Records drawn from a dataset:

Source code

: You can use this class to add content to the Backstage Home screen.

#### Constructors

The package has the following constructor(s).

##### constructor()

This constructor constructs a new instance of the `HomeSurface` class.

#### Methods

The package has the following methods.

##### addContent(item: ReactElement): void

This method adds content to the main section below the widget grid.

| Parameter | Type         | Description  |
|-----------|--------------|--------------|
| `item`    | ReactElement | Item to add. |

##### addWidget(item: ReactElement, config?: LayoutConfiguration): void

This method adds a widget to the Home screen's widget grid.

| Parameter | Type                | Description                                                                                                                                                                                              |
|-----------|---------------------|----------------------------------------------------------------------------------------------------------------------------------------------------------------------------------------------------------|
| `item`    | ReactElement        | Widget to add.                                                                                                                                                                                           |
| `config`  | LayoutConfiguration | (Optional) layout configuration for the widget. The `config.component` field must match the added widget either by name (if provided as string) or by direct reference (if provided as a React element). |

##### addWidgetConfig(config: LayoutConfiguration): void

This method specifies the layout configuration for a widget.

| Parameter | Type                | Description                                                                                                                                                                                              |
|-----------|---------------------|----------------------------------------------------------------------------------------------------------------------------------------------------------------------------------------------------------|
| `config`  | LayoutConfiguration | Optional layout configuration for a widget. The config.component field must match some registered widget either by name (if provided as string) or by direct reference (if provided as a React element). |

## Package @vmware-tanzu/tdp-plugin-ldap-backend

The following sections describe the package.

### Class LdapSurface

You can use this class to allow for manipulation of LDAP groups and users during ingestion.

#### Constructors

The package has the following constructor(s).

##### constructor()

What is required:
If a line of the records includes the string "reference", copy it out.

Expected answer:
| `config`  | LayoutConfiguration | (Optional) layout configuration for the widget. The `config.component` field must match the added widget either by name (if provided as string) or by direct reference (if provided as a React element). |
| `config`  | LayoutConfiguration | Optional layout configuration for a widget. The config.component field must match some registered widget either by name (if provided as string) or by direct reference (if provided as a React element). |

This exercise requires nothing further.